Sean lost his job on March 13 due to COVID-19, and said several of the other tenants in his building did as well shortly after. He said he sees their rent strike being tied to the Tax Amazon campaign because the question is going to be: Who’s going to pay for this crisis?

Once Sean and the caravan arrived at the property management company, he read aloud and taped a message to their door on behalf of four complexes organized through the Cornell & Associates Tenant’s Alliance, stating their collective withholding of rents due to many tenants’ inability to pay rent or to pay in full.

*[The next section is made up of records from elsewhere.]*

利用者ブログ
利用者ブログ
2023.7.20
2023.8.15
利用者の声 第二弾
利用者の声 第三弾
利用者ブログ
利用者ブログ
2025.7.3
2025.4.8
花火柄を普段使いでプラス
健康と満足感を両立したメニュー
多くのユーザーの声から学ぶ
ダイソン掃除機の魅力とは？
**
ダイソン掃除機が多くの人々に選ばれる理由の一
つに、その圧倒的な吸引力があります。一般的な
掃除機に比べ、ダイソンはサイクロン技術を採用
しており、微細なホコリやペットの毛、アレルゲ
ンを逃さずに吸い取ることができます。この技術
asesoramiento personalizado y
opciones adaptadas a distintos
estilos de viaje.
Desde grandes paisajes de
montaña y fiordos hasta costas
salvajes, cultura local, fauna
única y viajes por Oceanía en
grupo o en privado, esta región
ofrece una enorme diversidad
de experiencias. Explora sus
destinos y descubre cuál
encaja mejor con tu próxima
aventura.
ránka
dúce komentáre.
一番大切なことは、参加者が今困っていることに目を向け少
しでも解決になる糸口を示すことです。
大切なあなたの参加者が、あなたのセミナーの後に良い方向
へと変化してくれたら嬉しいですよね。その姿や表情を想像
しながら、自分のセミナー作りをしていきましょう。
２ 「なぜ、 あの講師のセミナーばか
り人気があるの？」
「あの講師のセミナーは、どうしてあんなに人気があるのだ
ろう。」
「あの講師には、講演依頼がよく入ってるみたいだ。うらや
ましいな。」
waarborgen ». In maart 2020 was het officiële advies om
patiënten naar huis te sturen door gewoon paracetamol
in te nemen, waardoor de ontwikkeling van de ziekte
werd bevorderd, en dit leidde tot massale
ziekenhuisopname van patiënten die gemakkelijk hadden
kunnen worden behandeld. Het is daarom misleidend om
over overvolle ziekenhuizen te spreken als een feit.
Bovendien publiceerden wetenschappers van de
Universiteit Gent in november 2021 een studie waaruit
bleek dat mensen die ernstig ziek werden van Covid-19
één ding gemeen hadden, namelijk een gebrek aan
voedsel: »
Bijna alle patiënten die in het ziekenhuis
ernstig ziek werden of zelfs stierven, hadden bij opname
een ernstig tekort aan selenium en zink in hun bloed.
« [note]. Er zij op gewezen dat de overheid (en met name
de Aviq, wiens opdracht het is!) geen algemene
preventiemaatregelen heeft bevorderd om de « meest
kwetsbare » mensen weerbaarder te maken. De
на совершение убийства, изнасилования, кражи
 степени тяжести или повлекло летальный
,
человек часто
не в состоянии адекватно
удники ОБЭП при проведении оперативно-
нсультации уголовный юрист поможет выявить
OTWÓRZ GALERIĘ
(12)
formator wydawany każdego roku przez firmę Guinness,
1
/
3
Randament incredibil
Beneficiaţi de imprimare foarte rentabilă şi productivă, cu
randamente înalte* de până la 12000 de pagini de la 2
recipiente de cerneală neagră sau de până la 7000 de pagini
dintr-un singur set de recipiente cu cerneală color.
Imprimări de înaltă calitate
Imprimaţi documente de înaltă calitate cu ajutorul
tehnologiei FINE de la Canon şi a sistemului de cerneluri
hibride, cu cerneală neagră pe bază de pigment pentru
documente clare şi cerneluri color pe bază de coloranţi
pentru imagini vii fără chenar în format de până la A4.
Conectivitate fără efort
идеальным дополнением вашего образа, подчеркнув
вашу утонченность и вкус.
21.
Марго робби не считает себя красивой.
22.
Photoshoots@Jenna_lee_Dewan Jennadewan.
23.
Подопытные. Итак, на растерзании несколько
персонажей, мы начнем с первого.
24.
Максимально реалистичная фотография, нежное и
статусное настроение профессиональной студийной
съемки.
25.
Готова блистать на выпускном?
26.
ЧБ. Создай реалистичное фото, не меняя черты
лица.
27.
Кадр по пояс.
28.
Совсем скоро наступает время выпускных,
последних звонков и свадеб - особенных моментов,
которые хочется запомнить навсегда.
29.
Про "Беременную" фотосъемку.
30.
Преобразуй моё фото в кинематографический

The Amazon Tax legislation brought to Seattle City Council by councilmembers Sawant and Morales would raise $500 million annually, with the first year having $200 million in relief for working families, providing four months of $500 payments to 100,000 households. The other $300 million would be put to providing union wage paying jobs building permanently affordable social housing. After the first year, the full $500 million would be put to use building thousands of homes for working people along with green renovations of existing structures.

The connection between the movements to Tax Amazon, RentStrike2020, and workplace actions at major employers is clear. Under this crisis-ridden capitalist system where obscene wealth is concentrated into very few hands, the same workers facing dangerous conditions and low pay or unemployment clock out only to face increasingly unaffordable and insecure housing.

By uniting these movements, where success in meeting our demands would benefit all workers, we stand a much better chance of winning safer workplaces, better pay, lower rents, and stronger programs for working families paid for, finally, by big business instead of the rest of us.